## Work order
Give the records back in full, exactly as they read.

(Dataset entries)
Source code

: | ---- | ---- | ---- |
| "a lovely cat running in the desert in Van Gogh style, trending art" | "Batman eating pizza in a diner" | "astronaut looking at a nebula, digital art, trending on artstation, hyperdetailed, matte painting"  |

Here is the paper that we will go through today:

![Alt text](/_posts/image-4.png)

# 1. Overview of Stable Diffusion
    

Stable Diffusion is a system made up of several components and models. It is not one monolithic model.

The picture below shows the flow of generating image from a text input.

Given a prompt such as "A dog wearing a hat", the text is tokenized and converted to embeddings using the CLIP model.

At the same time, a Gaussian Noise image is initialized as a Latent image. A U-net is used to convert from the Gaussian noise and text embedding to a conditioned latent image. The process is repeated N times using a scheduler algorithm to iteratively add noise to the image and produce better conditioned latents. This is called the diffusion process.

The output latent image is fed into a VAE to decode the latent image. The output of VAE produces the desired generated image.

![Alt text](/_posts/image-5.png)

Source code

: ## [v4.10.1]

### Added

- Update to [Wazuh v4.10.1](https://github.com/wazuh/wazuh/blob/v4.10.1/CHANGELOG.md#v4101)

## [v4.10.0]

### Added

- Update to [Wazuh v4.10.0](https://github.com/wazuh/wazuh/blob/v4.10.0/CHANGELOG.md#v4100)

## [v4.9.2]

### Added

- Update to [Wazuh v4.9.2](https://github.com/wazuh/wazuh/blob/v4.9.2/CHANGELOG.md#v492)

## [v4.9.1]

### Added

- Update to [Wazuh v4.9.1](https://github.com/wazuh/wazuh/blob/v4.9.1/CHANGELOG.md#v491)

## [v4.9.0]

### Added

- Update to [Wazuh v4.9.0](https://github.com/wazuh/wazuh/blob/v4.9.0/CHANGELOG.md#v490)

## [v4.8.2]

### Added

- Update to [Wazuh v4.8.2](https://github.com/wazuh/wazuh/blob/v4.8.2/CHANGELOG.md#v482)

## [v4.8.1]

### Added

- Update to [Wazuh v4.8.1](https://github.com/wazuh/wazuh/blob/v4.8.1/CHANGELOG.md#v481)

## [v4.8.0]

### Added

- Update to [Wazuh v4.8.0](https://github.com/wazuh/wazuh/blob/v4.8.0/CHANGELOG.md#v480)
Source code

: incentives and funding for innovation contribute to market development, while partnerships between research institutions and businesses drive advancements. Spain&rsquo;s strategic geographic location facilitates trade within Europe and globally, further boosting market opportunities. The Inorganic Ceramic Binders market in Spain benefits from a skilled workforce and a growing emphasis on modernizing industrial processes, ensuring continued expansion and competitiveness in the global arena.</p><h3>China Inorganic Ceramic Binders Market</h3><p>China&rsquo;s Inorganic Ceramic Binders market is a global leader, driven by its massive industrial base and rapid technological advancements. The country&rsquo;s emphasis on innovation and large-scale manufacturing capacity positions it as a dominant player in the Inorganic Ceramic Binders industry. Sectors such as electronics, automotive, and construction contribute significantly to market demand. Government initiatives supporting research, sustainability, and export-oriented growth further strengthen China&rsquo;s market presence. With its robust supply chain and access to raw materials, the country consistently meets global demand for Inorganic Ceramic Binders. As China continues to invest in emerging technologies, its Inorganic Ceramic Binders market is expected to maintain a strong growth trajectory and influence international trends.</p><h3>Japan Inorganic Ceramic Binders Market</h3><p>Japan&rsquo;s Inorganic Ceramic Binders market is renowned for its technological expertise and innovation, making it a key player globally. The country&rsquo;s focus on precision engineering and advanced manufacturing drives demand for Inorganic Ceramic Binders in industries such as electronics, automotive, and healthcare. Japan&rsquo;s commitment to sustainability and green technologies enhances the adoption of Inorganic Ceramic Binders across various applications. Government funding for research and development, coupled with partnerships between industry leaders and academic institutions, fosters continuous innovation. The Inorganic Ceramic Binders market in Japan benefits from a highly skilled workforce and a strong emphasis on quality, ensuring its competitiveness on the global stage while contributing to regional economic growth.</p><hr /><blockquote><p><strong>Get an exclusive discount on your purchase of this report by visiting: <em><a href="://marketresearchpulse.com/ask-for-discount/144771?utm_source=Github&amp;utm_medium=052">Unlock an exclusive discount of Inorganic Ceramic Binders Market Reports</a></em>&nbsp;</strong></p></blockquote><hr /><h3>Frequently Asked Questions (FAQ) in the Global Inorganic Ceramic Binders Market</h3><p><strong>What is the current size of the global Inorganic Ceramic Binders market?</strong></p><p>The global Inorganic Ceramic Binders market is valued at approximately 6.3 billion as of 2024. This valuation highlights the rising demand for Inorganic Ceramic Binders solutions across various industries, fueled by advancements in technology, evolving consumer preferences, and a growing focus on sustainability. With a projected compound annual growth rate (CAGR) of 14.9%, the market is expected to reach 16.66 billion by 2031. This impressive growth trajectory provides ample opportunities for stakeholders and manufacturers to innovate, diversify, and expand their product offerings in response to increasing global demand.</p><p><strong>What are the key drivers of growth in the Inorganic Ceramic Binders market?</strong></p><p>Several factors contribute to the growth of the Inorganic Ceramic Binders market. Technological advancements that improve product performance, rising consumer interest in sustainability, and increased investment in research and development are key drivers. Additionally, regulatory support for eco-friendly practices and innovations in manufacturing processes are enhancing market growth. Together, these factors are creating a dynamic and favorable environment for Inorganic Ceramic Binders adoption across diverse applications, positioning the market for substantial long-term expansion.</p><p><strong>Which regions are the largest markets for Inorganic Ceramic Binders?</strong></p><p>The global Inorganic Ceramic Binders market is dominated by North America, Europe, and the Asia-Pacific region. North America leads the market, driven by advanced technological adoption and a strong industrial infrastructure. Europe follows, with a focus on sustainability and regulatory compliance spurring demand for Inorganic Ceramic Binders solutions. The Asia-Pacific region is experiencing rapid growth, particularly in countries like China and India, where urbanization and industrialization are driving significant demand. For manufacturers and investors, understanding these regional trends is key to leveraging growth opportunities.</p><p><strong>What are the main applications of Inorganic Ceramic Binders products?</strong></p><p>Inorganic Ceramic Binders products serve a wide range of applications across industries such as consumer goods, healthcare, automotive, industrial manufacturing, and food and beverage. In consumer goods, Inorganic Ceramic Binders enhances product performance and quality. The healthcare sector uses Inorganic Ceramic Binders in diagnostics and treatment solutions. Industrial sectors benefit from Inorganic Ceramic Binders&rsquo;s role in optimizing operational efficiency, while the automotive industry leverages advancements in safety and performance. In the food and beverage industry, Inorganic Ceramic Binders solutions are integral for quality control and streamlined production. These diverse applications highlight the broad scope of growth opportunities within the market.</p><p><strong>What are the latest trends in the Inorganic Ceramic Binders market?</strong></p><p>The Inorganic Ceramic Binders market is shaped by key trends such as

## Result for this exercise
Source code

: | ---- | ---- | ---- |
| "a lovely cat running in the desert in Van Gogh style, trending art" | "Batman eating pizza in a diner" | "astronaut looking at a nebula, digital art, trending on artstation, hyperdetailed, matte painting"  |

Here is the paper that we will go through today:

![Alt text](/_posts/image-4.png)

# 1. Overview of Stable Diffusion
    

Stable Diffusion is a system made up of several components and models. It is not one monolithic model.

The picture below shows the flow of generating image from a text input.

Given a prompt such as "A dog wearing a hat", the text is tokenized and converted to embeddings using the CLIP model.

At the same time, a Gaussian Noise image is initialized as a Latent image. A U-net is used to convert from the Gaussian noise and text embedding to a conditioned latent image. The process is repeated N times using a scheduler algorithm to iteratively add noise to the image and produce better conditioned latents. This is called the diffusion process.

The output latent image is fed into a VAE to decode the latent image. The output of VAE produces the desired generated image.

![Alt text](/_posts/image-5.png)

Source code

: ## [v4.10.1]

### Added

- Update to [Wazuh v4.10.1](https://github.com/wazuh/wazuh/blob/v4.10.1/CHANGELOG.md#v4101)

## [v4.10.0]

### Added

- Update to [Wazuh v4.10.0](https://github.com/wazuh/wazuh/blob/v4.10.0/CHANGELOG.md#v4100)

## [v4.9.2]

### Added

- Update to [Wazuh v4.9.2](https://github.com/wazuh/wazuh/blob/v4.9.2/CHANGELOG.md#v492)

## [v4.9.1]

### Added

- Update to [Wazuh v4.9.1](https://github.com/wazuh/wazuh/blob/v4.9.1/CHANGELOG.md#v491)

## [v4.9.0]

### Added

- Update to [Wazuh v4.9.0](https://github.com/wazuh/wazuh/blob/v4.9.0/CHANGELOG.md#v490)

## [v4.8.2]

### Added

- Update to [Wazuh v4.8.2](https://github.com/wazuh/wazuh/blob/v4.8.2/CHANGELOG.md#v482)

## [v4.8.1]

### Added

- Update to [Wazuh v4.8.1](https://github.com/wazuh/wazuh/blob/v4.8.1/CHANGELOG.md#v481)

## [v4.8.0]

### Added

- Update to [Wazuh v4.8.0](https://github.com/wazuh/wazuh/blob/v4.8.0/CHANGELOG.md#v480)
Source code

: incentives and funding for innovation contribute to market development, while partnerships between research institutions and businesses drive advancements. Spain&rsquo;s strategic geographic location facilitates trade within Europe and globally, further boosting market opportunities. The Inorganic Ceramic Binders market in Spain benefits from a skilled workforce and a growing emphasis on modernizing industrial processes, ensuring continued expansion and competitiveness in the global arena.</p><h3>China Inorganic Ceramic Binders Market</h3><p>China&rsquo;s Inorganic Ceramic Binders market is a global leader, driven by its massive industrial base and rapid technological advancements. The country&rsquo;s emphasis on innovation and large-scale manufacturing capacity positions it as a dominant player in the Inorganic Ceramic Binders industry. Sectors such as electronics, automotive, and construction contribute significantly to market demand. Government initiatives supporting research, sustainability, and export-oriented growth further strengthen China&rsquo;s market presence. With its robust supply chain and access to raw materials, the country consistently meets global demand for Inorganic Ceramic Binders. As China continues to invest in emerging technologies, its Inorganic Ceramic Binders market is expected to maintain a strong growth trajectory and influence international trends.</p><h3>Japan Inorganic Ceramic Binders Market</h3><p>Japan&rsquo;s Inorganic Ceramic Binders market is renowned for its technological expertise and innovation, making it a key player globally. The country&rsquo;s focus on precision engineering and advanced manufacturing drives demand for Inorganic Ceramic Binders in industries such as electronics, automotive, and healthcare. Japan&rsquo;s commitment to sustainability and green technologies enhances the adoption of Inorganic Ceramic Binders across various applications. Government funding for research and development, coupled with partnerships between industry leaders and academic institutions, fosters continuous innovation. The Inorganic Ceramic Binders market in Japan benefits from a highly skilled workforce and a strong emphasis on quality, ensuring its competitiveness on the global stage while contributing to regional economic growth.</p><hr /><blockquote><p><strong>Get an exclusive discount on your purchase of this report by visiting: <em><a href="://marketresearchpulse.com/ask-for-discount/144771?utm_source=Github&amp;utm_medium=052">Unlock an exclusive discount of Inorganic Ceramic Binders Market Reports</a></em>&nbsp;</strong></p></blockquote><hr /><h3>Frequently Asked Questions (FAQ) in the Global Inorganic Ceramic Binders Market</h3><p><strong>What is the current size of the global Inorganic Ceramic Binders market?</strong></p><p>The global Inorganic Ceramic Binders market is valued at approximately 6.3 billion as of 2024. This valuation highlights the rising demand for Inorganic Ceramic Binders solutions across various industries, fueled by advancements in technology, evolving consumer preferences, and a growing focus on sustainability. With a projected compound annual growth rate (CAGR) of 14.9%, the market is expected to reach 16.66 billion by 2031. This impressive growth trajectory provides ample opportunities for stakeholders and manufacturers to innovate, diversify, and expand their product offerings in response to increasing global demand.</p><p><strong>What are the key drivers of growth in the Inorganic Ceramic Binders market?</strong></p><p>Several factors contribute to the growth of the Inorganic Ceramic Binders market. Technological advancements that improve product performance, rising consumer interest in sustainability, and increased investment in research and development are key drivers. Additionally, regulatory support for eco-friendly practices and innovations in manufacturing processes are enhancing market growth. Together, these factors are creating a dynamic and favorable environment for Inorganic Ceramic Binders adoption across diverse applications, positioning the market for substantial long-term expansion.</p><p><strong>Which regions are the largest markets for Inorganic Ceramic Binders?</strong></p><p>The global Inorganic Ceramic Binders market is dominated by North America, Europe, and the Asia-Pacific region. North America leads the market, driven by advanced technological adoption and a strong industrial infrastructure. Europe follows, with a focus on sustainability and regulatory compliance spurring demand for Inorganic Ceramic Binders solutions. The Asia-Pacific region is experiencing rapid growth, particularly in countries like China and India, where urbanization and industrialization are driving significant demand. For manufacturers and investors, understanding these regional trends is key to leveraging growth opportunities.</p><p><strong>What are the main applications of Inorganic Ceramic Binders products?</strong></p><p>Inorganic Ceramic Binders products serve a wide range of applications across industries such as consumer goods, healthcare, automotive, industrial manufacturing, and food and beverage. In consumer goods, Inorganic Ceramic Binders enhances product performance and quality. The healthcare sector uses Inorganic Ceramic Binders in diagnostics and treatment solutions. Industrial sectors benefit from Inorganic Ceramic Binders&rsquo;s role in optimizing operational efficiency, while the automotive industry leverages advancements in safety and performance. In the food and beverage industry, Inorganic Ceramic Binders solutions are integral for quality control and streamlined production. These diverse applications highlight the broad scope of growth opportunities within the market.</p><p><strong>What are the latest trends in the Inorganic Ceramic Binders market?</strong></p><p>The Inorganic Ceramic Binders market is shaped by key trends such as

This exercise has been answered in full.